Dal punto di vista pratico, la psico-analisi non lo fece guarire, ma lo fece stare peggio di prima, anche perché è una
terapia che pretende di guarire senza prescrivere rimedi, ma solo individuando la causa prima della malattia.
Critica, infine, anche la tecnica della confessione (ovvero l’affioramento del trauma infantile che sta all’origine del
disturbo attraverso sogni, immagini etc.), poiché si basa sulla sincerità, che Zeno rivela essere assente tra lui e il dottore.
Egli afferma di aver inventato un sogno per dimostrare di aver compreso il complesso edipico, nel quale si spartiva le
parti inferiori della madre con il padre, prendendone il piede sinistro (sinistra=perversione, peccato). Il dottore aveva
creduto alla sua farsa ed in questo modo Zeno liquida la psicanalisi.

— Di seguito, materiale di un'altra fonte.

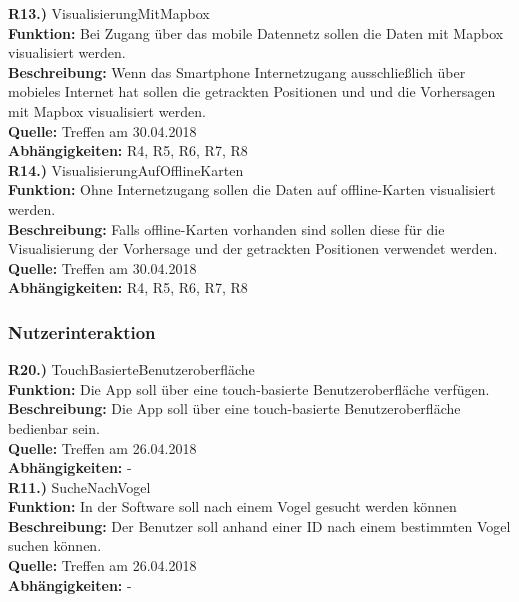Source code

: \documentclass[12pt]{article} %
\begin{document}
\textbf{R13.)} VisualisierungMitMapbox\\
\textbf{Funktion:} Bei Zugang über das mobile Datennetz sollen die Daten mit Mapbox visualisiert werden.\\
\textbf{Beschreibung:} Wenn das Smartphone Internetzugang ausschließlich über mobieles Internet hat sollen die getrackten Positionen und und die Vorhersagen mit Mapbox visualisiert werden.\\
\textbf{Quelle:} Treffen am 30.04.2018\\
\textbf{Abhängigkeiten:} R4, R5, R6, R7, R8\\


\textbf{R14.)} VisualisierungAufOfflineKarten\\
\textbf{Funktion:} Ohne Internetzugang sollen die Daten auf offline-Karten visualisiert werden.\\
\textbf{Beschreibung:} Falls offline-Karten vorhanden sind sollen diese für die Visualisierung der Vorhersage und der getrackten Positionen verwendet werden. \\
\textbf{Quelle:} Treffen am 30.04.2018\\
\textbf{Abhängigkeiten:} R4, R5, R6, R7, R8\\


\subsubsection{Nutzerinteraktion}

\textbf{R20.)} TouchBasierteBenutzeroberfläche \\
\textbf{Funktion:} Die App soll über eine touch-basierte Benutzeroberfläche verfügen. \\
\textbf{Beschreibung:} Die App soll über eine touch-basierte Benutzeroberfläche bedienbar sein. \\
\textbf{Quelle:} Treffen am 26.04.2018 \\
\textbf{Abhängigkeiten:} - \\

\textbf{R11.)} SucheNachVogel\\
\textbf{Funktion:} In der Software soll nach einem Vogel gesucht werden können\\
\textbf{Beschreibung:} Der Benutzer soll anhand einer ID nach einem bestimmten Vogel suchen können.\\
\textbf{Quelle:} Treffen am 26.04.2018\\
\textbf{Abhängigkeiten:} -\\
\end{document}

CAPITOLO 8 – LA TEORIA DEI COLORI COMPLEMENTARI

Una sera, osservando il tramonto, Zeno osserva il verde smeraldo e poi chiudendo gli occhi nota che sulla retina si
produce il suo colore complementare, un rosso smagliante. Quando riapre gli occhi, dopo un istante di verde smeraldo,
il rosso smagliante invade tutto il cielo. Zeno pensa di aver scoperto il modo di tingere la natura, proiettandovi il colore
formatosi nella retina.

Queste pagine offrono la chiave interpretativa del romanzo: il fenomeno ottico di tingere la natura è come un avviso
per il lettore che le memorie di Zeno sono una ricostruzione non genuina ma filtrata della sua vita.

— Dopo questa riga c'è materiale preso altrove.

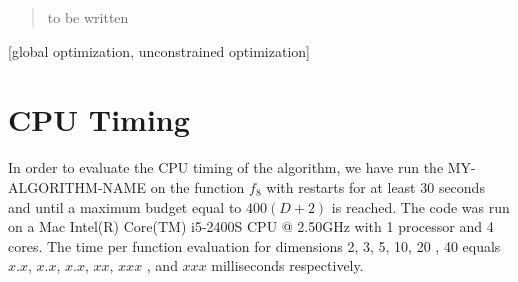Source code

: \documentclass{sig-alternate}
\newcommand{\change}[1]{{\color{red} #1}}
\begin{document}

\maketitle
\begin{abstract}
to be written
\end{abstract}

[global optimization,
unconstrained optimization]



%
%
%
\section{CPU Timing}
In order to evaluate the CPU timing of the algorithm, we have run the \change{MY-ALGORITHM-NAME} on the function $f_{8}$ with restarts for at least 30 seconds and until a maximum budget equal to \change{$400 (D + 2)$} is reached. The code was run on a \change{Mac Intel(R) Core(TM) i5-2400S CPU @ 2.50GHz} with \change{1} processor and \change{4} cores. The time per function evaluation for dimensions 2, 3, 5, 10, 20\change{, 40} equals \change{$x.x$}, \change{$x.x$}, \change{$x.x$}, \change{$xx$}, \change{$xxx$}\change{, and $xxx$} milliseconds respectively. 
\end{document}
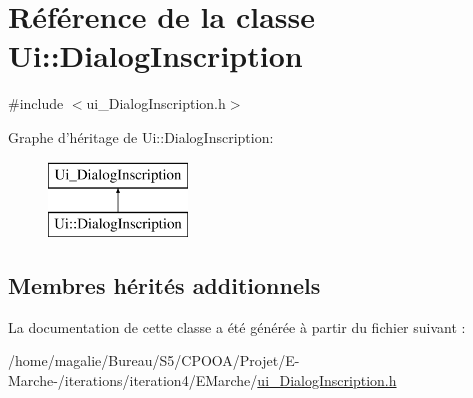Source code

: \hypertarget{class_ui_1_1_dialog_inscription}{\section{Référence de la classe Ui\-:\-:Dialog\-Inscription}
\label{class_ui_1_1_dialog_inscription}
}


{\ttfamily \#include $<$ui\-\_\-\-Dialog\-Inscription.\-h$>$}

Graphe d'héritage de Ui\-:\-:Dialog\-Inscription\-:\begin{figure}[H]
\begin{center}
\leavevmode
\includegraphics[height=2.000000cm]{class_ui_1_1_dialog_inscription}
\end{center}
\end{figure}
\subsection*{Membres hérités additionnels}


La documentation de cette classe a été générée à partir du fichier suivant \-:\begin{DoxyCompactItemize}
\item 
/home/magalie/\-Bureau/\-S5/\-C\-P\-O\-O\-A/\-Projet/\-E-\/\-Marche-\//iterations/iteration4/\-E\-Marche/\hyperlink{ui___dialog_inscription_8h}{ui\-\_\-\-Dialog\-Inscription.\-h}\end{DoxyCompactItemize}
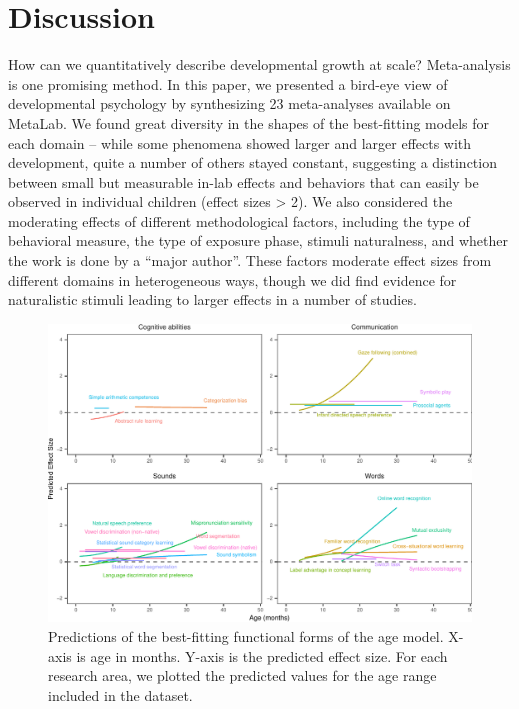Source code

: \documentclass[10pt, letterpaper]{article}
\newenvironment{CodeChunk}{}{}
\begin{document}
\hypertarget{discussion}{%
\section{Discussion}\label{discussion}}

How can we quantitatively describe developmental growth at scale?
Meta-analysis is one promising method. In this paper, we presented a
bird-eye view of developmental psychology by synthesizing 23
meta-analyses available on MetaLab. We found great diversity in the
shapes of the best-fitting models for each domain -- while some
phenomena showed larger and larger effects with development, quite a
number of others stayed constant, suggesting a distinction between small
but measurable in-lab effects and behaviors that can easily be observed
in individual children (effect sizes \textgreater{} 2). We also
considered the moderating effects of different methodological factors,
including the type of behavioral measure, the type of exposure phase,
stimuli naturalness, and whether the work is done by a ``major author''.
These factors moderate effect sizes from different domains in
heterogeneous ways, though we did find evidence for naturalistic stimuli
leading to larger effects in a number of studies.

\begin{CodeChunk}
\begin{figure}[h!]

{\centering \includegraphics{figs/2-col-imageb-1} 

}

\caption[Predictions of the best-fitting functional forms of the age model]{Predictions of the best-fitting functional forms of the age model. X-axis is age in months. Y-axis is the predicted effect size. For each research area, we plotted the predicted values for the age range included in the dataset.}\label{fig:2-col-imageb}
\end{figure}
\end{CodeChunk}
\end{document}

Il rosso smagliante formatosi nella retina è il colore dell’Edipo irrisolto, ma non costituisce il vero colore della vita di
Zeno, è il suo contrario e perciò è uno stravolgimento del colore autentico. Di conseguenza, il verde smeraldo e il colore
oggettivo della salute e della serenità; infatti, nelle ultime pagine Zeno afferma di essere sempre stato sano, e se potesse
riscrivere la sua autobiografia la riscriverebbe in modo differente, non “in rosso” ma “in verde”. Inoltre, l’istante di
verde smeraldo prima che il rosso invada il cielo è paragonabile a quelle pagine che lasciano intendere che Zeno sia un
uomo sano; sono indizi non recepiti, nemmeno da Zeno stesso.